40Ar/39Ar and U-Pb Ages and Isotopic Data for Oligocene Ignimbrites, Calderas, and Granitic Plutons, Southern Stillwater Range and Clan Alpine Mountains: Insights into the Volcanic-Plutonic Connection and Crustal Evolution in Western Nevada

Wednesday, 17 December 2014
David A John1, Kathryn E Watts2, Christopher Henry3, Joseph P Colgan2 and Brian Cousens4, (1)USGS, Menlo Park, CA, United States, (2)U.S. Geological Survey, Menlo Park, CA, United States, (3)University of Nevada Reno, Reno, NV, United States, (4)Carleton University, Ottawa, ON, Canada
Calderas in the southern Stillwater Range (SSR) and Clan Alpine Mountains (CAM) were formed during the mid-Tertiary ignimbrite flareup and subsequently tilted (40->90°) by large-magnitude extension.

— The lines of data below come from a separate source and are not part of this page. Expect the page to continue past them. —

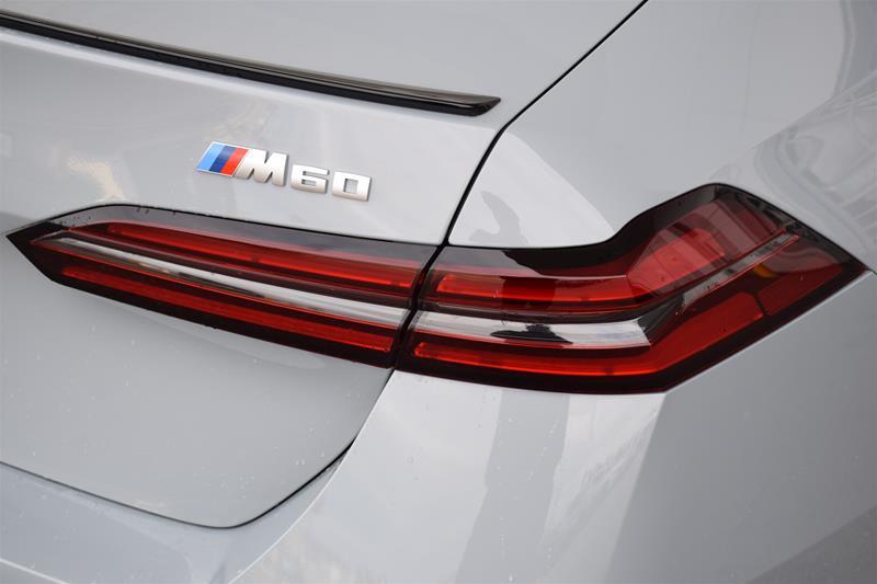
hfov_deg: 35.1
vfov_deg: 23.8
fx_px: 1388
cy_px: 292
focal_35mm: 57
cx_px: 438
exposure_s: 1/125
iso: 220
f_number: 5.6
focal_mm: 38
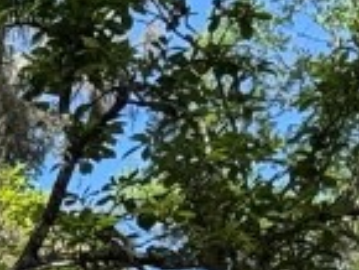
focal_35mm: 339
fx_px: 3519
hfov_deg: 5.5
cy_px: 845
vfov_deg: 4.2
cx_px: -666
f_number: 1.78
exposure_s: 1/4310
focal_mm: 6.76
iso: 64
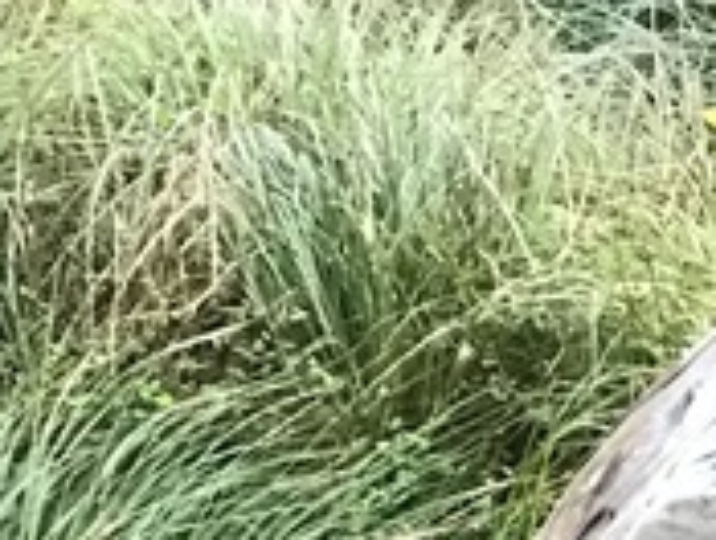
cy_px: 1076
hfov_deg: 7.3
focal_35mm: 260
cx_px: 1383
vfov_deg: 5.6
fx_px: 5389
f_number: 2.8
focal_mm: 6.6
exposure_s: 1/60
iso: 160
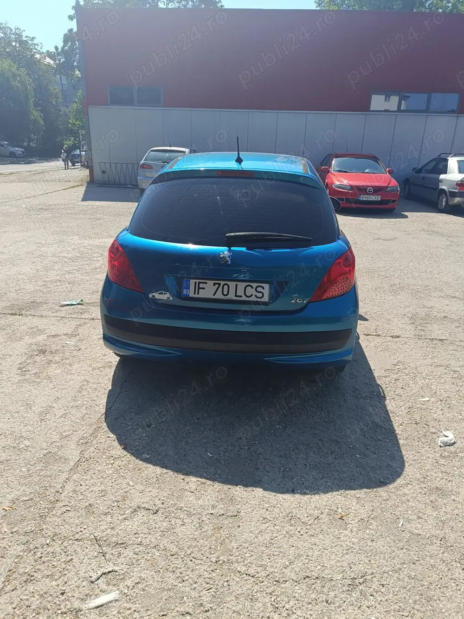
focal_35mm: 24
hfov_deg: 56.8
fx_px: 429
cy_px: 310
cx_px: 232
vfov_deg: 71.6
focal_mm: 5.59
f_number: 1.88
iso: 52
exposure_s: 1/765
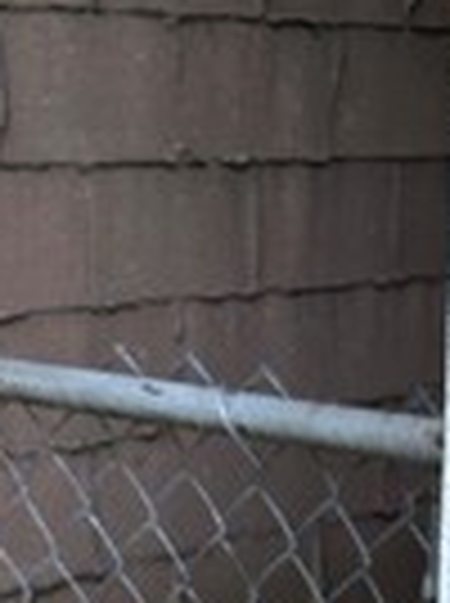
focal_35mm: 115
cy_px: 1314
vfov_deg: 13.7
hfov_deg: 12.8
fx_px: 2000
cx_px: 266
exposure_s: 1/180
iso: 64
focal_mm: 6.86
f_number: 1.78
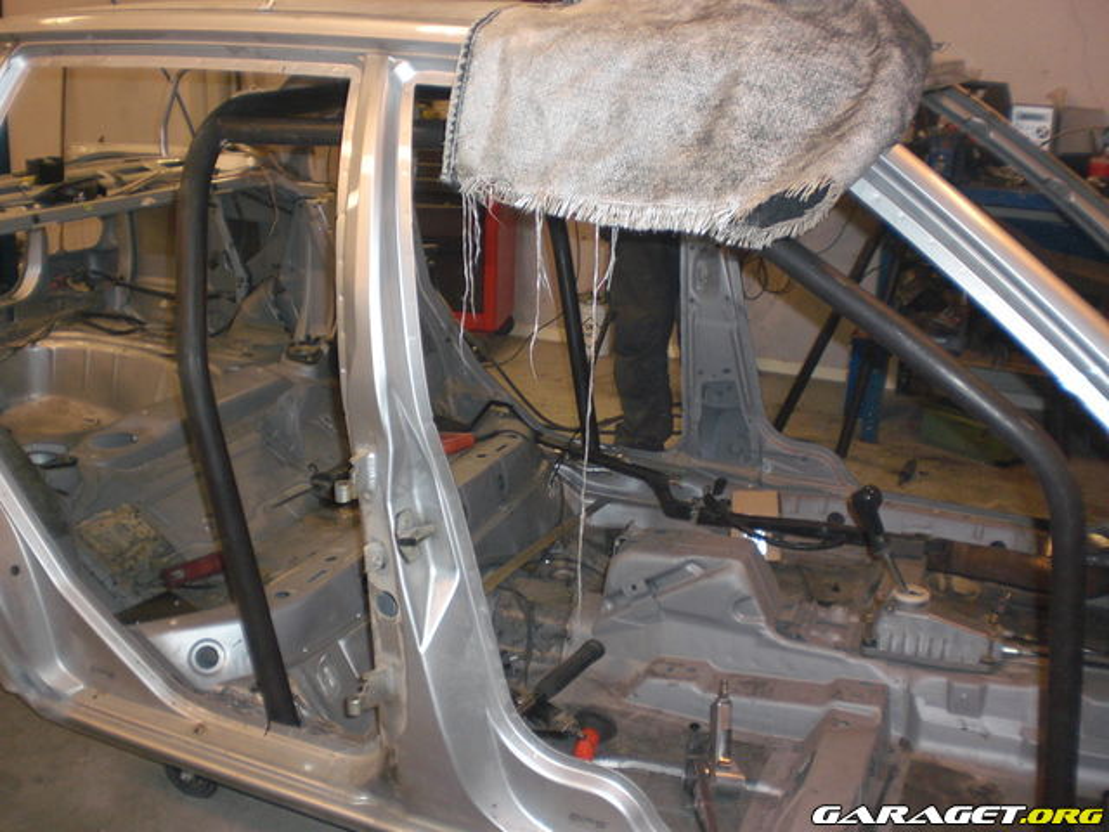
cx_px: 554
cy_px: 416
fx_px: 1153
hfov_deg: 51.4
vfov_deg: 39.7
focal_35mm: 36
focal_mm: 6.3
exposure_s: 1/60
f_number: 3.1
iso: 200
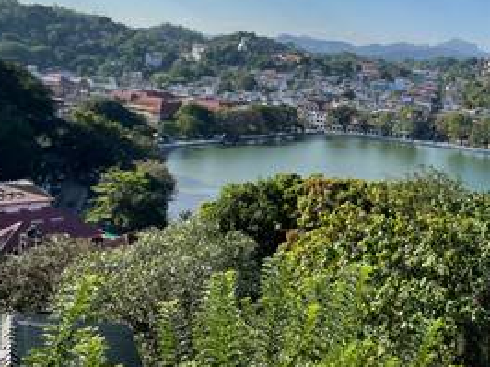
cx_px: 414
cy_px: 98
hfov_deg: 38.4
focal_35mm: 47
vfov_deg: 30.4
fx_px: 665
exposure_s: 1/3861
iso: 32
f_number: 1.6
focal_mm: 4.2
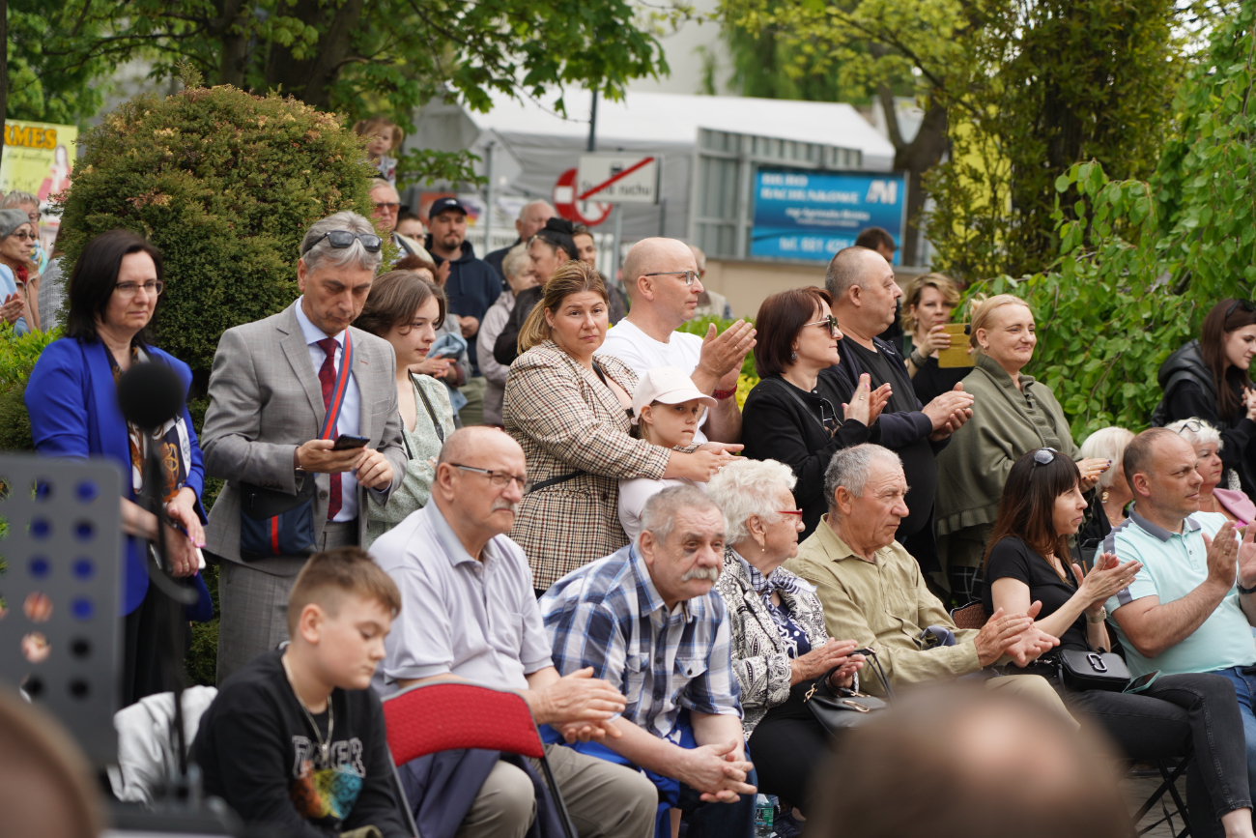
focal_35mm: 105
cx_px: 628
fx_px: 3663
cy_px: 419
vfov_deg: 13.0
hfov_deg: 19.5
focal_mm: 105
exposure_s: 1/160
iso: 160
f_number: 4
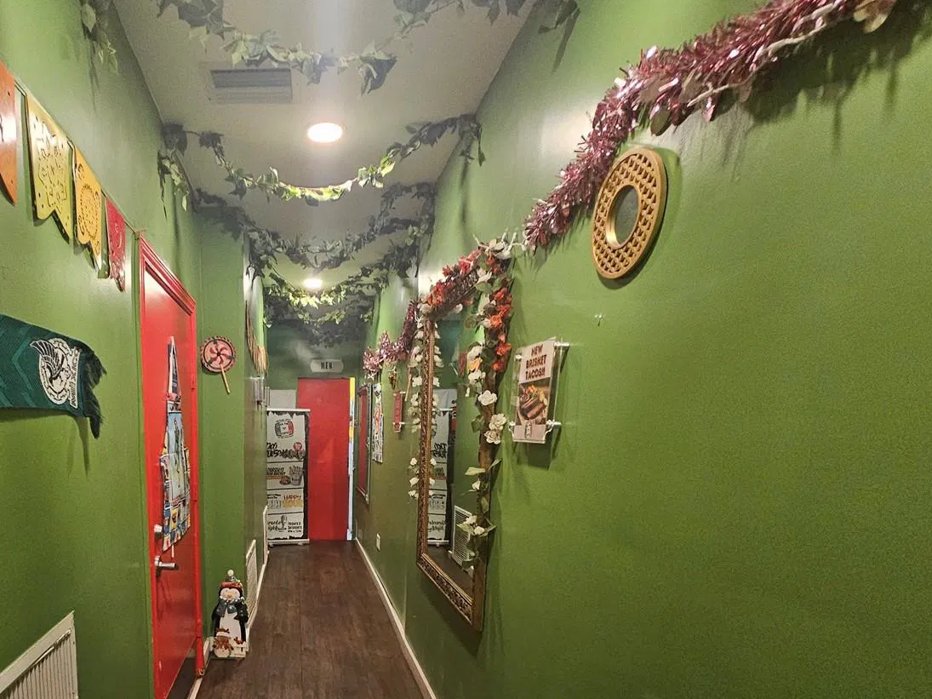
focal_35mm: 19
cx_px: 293
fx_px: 511
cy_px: 505
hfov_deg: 81.1
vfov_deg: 65.4
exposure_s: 1/24
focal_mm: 2.2
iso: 800
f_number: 2.2
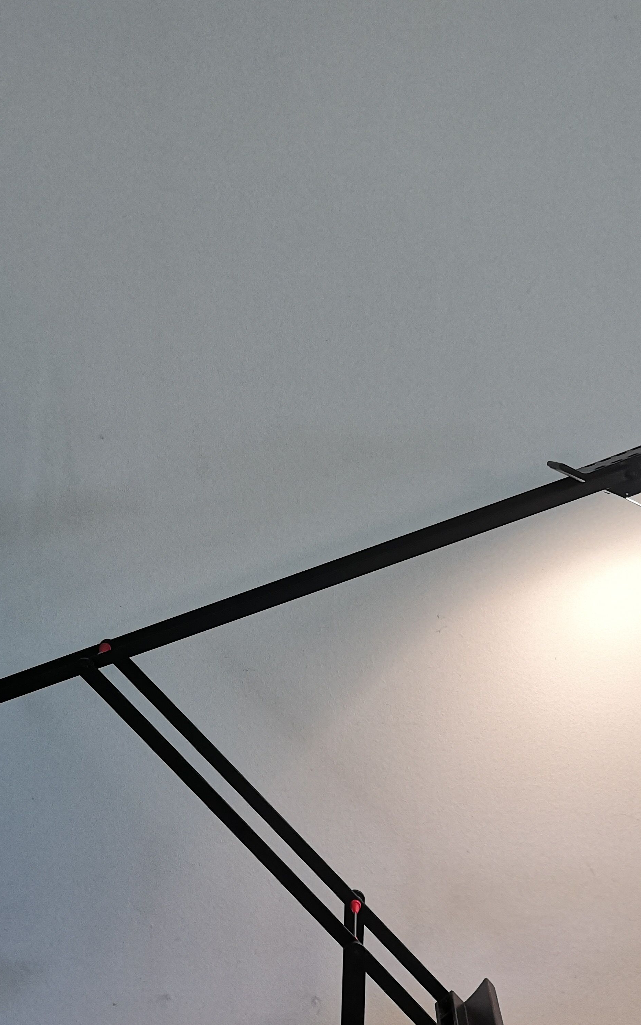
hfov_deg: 33.6
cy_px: 628
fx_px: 1062
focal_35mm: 38
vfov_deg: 51.1
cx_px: 299
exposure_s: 3
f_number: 1.8
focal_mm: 3.95
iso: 200
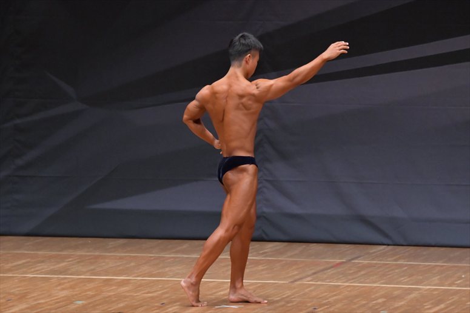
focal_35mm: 285
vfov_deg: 4.8
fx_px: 3719
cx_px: 235
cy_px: 156
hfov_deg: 7.2
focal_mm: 190
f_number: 5.6
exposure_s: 1/400
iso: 6400
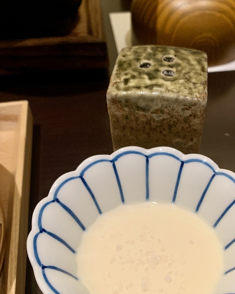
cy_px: 211
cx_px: 162
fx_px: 348
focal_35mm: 40
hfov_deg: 36.8
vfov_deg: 44.6
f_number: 1.8
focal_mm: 4.25
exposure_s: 1/83
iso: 100
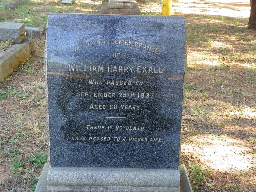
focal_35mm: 54
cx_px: 128
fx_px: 399
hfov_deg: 35.5
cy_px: 96
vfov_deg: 27.0
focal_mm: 9.6
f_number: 3.5
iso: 125
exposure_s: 1/50
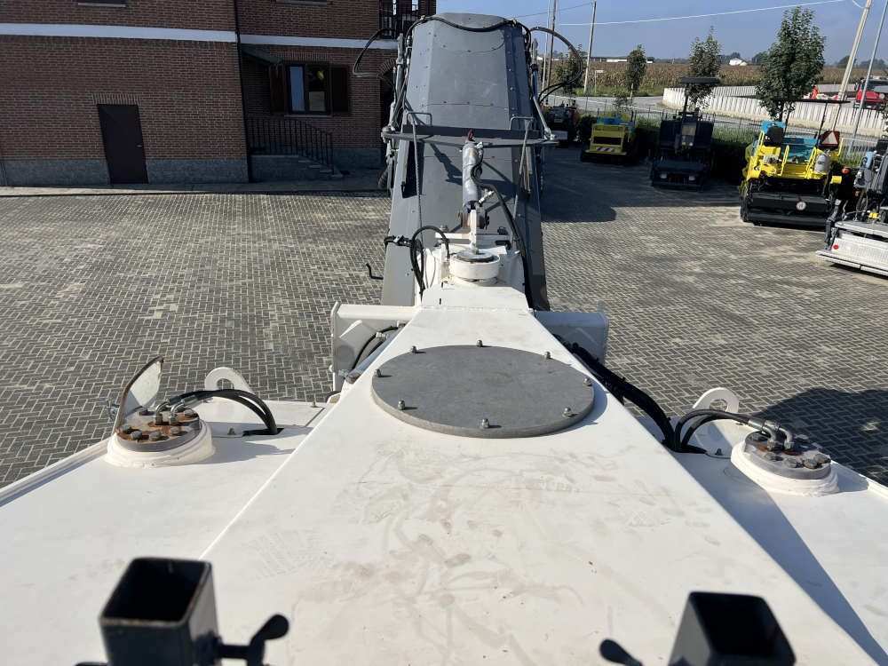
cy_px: 333
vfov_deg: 53.1
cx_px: 444
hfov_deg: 67.3
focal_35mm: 26
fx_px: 667
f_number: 1.5
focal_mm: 5.7
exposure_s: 1/6579
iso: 50
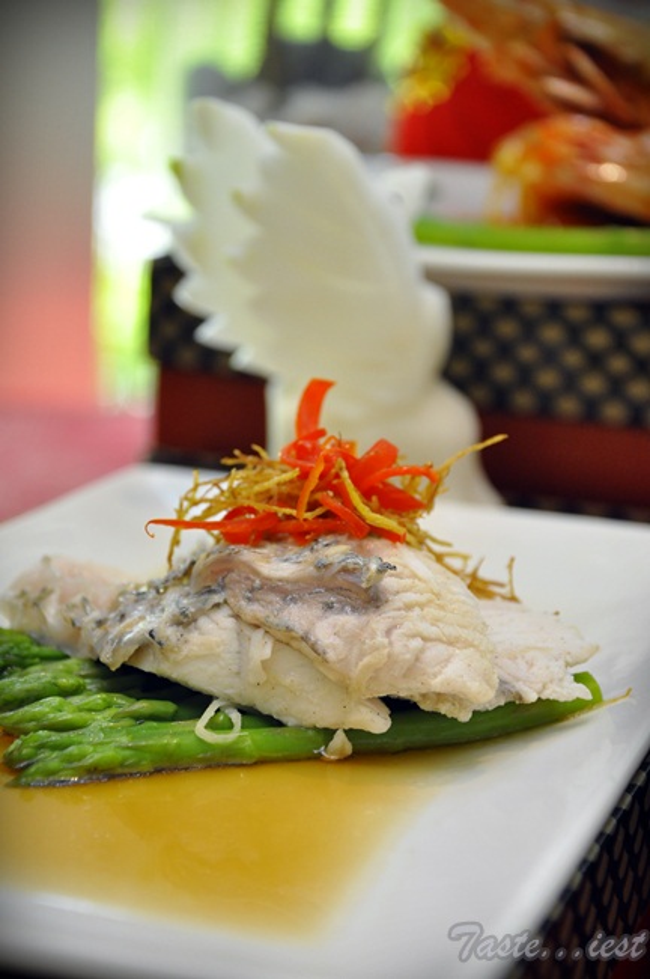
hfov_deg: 15.7
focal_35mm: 87
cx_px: 325
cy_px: 490
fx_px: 2361
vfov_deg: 23.4
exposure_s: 1/80
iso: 800
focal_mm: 58
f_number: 5
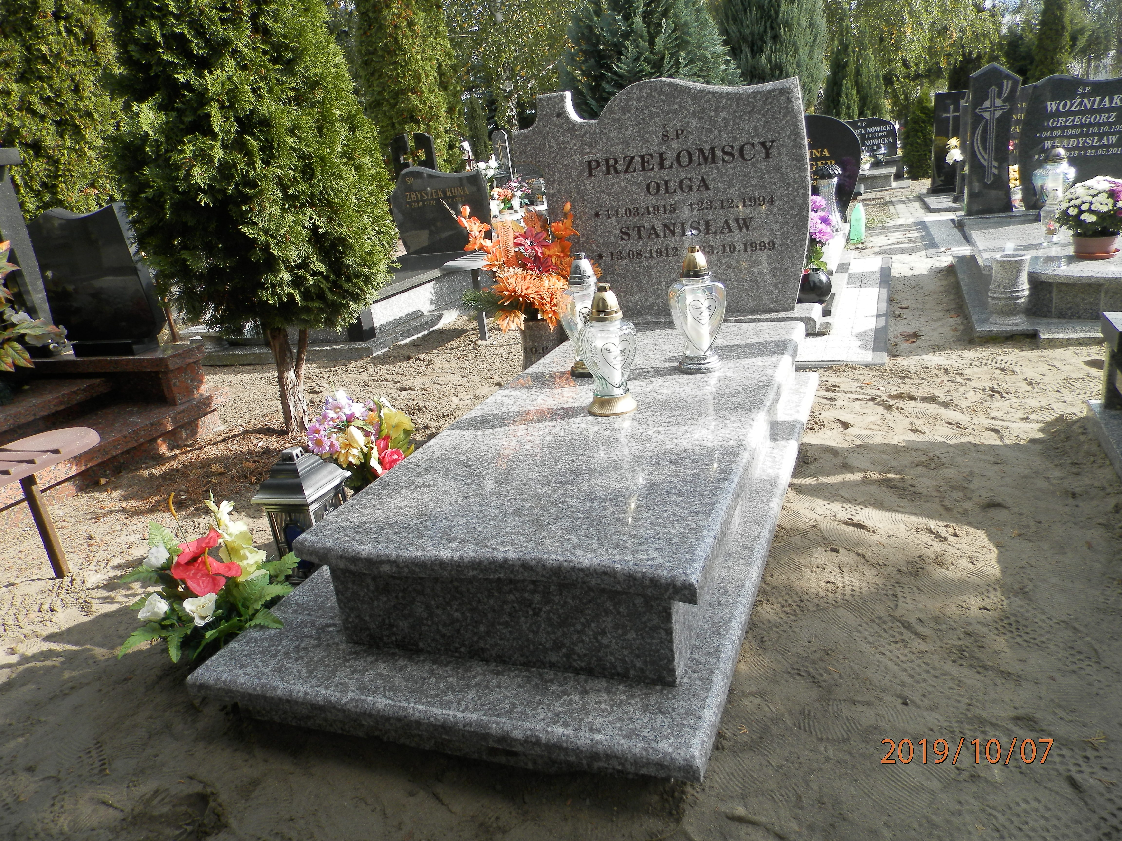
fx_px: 810
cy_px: 420
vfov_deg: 54.9
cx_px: 561
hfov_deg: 69.4
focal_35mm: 25
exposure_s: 1/500
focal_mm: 4.5
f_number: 3.1
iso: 80
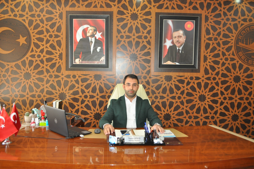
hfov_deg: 53.2
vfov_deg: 36.8
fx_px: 254
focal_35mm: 36
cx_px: 127
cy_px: 84
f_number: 4
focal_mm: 24
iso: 800
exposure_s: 1/60
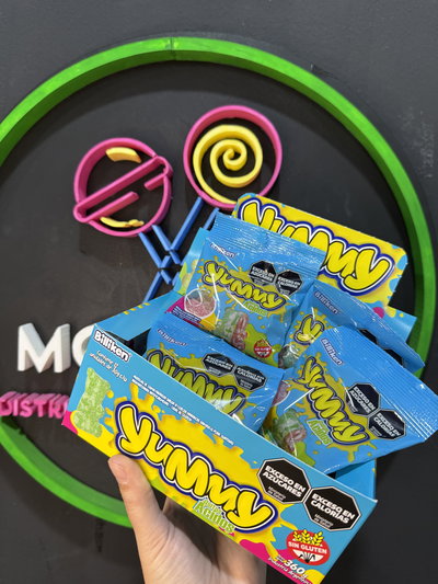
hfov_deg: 56.8
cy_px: 292
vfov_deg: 71.6
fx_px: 405
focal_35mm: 24
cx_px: 219
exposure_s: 1/51
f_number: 1.78
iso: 125
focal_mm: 6.76
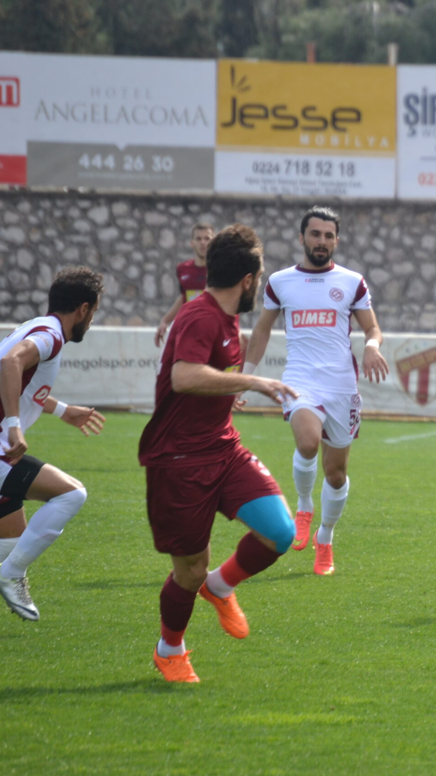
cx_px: 580
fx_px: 8981
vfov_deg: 4.9
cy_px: 388
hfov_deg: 2.8
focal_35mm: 437
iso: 400
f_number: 5.6
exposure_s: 1/800
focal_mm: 185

New geologic mapping, geochemistry, and 40Ar/39Ar and SHRIMP U-Pb zircon dating document 2 periods of magmatism resulting in 4 nested calderas and related granitoid plutons in sections up to 10 km thick. The first period included pre-caldera rhyolite lava domes (30(?) Ma), ~5 km of pre- and post-collapse intermediate lavas and rhyolite tuff that filled the Job Canyon caldera (~29.4 to 28.8 Ma), and the >4-5 km thick, geochemically similar IXL pluton (28.9±0.4 Ma) that intruded the Job Canyon caldera. The second period included pre-caldera rhyolite lava domes and dikes (~25.5 Ma) and 3 ignimbrite units in 3 calderas: tuff of the Louderback Mountains (low-silica rhyolite; ≥600 m thick; ~25.2 Ma); tuff of Poco Canyon (high-silica rhyolite; up to 4.3 km thick; 25.27±0.05 Ma); and ≥2000 km3 tuff of Elevenmile Canyon (trachydacite to rhyolite; up to 4.5 km thick; 25.12±0.01 Ma). The composite Freeman Creek pluton (granite, 24.8±0.4 Ma; granodiorite, 25.0±0.2 Ma) and Chalk Mountain rhyolite porphyry (25.2±0.2 Ma) and granite (24.8±0.3 Ma) plutons intruded the Poco Canyon and Elevenmile Canyon calderas. Early (30 Ma) rhyolites have the least radiogenic compositions (Sri~0.7040), whereas other units are relatively homogeneous (Sri~0.7050, ENd~0.0). Oxygen isotope compositions for SSR and CAM calderas are highly variable (d18Oquartz=5.6-8.2‰, d18Osanidine=5.5-7.0‰, d18Ozircon= 4.1-6.3‰), corresponding to a magmatic range of 5.7-7.9‰. U-Pb dating of zircons indicates homogeneous age populations and few/no xenocrysts and antecrysts. These data show that (1) thick plutons (>2-5 km) underlie compositionally and temporally related caldera-filling ignimbrites, (2) caldera-forming cycles are isotopically variable, requiring divergent magmatic sources in relatively focused (space and time) magmatic episodes, (3) caldera magmas have a strong mantle affinity and overlap isotopically (Sr, Nd, and O) with regional Late Cenozoic basalts, and (4) silicic magmatism replaced the Mesozoic crust to depths >5 to 10 km, radically altering the crustal profile in the western Nevada Great Basin at ~30-25 Ma.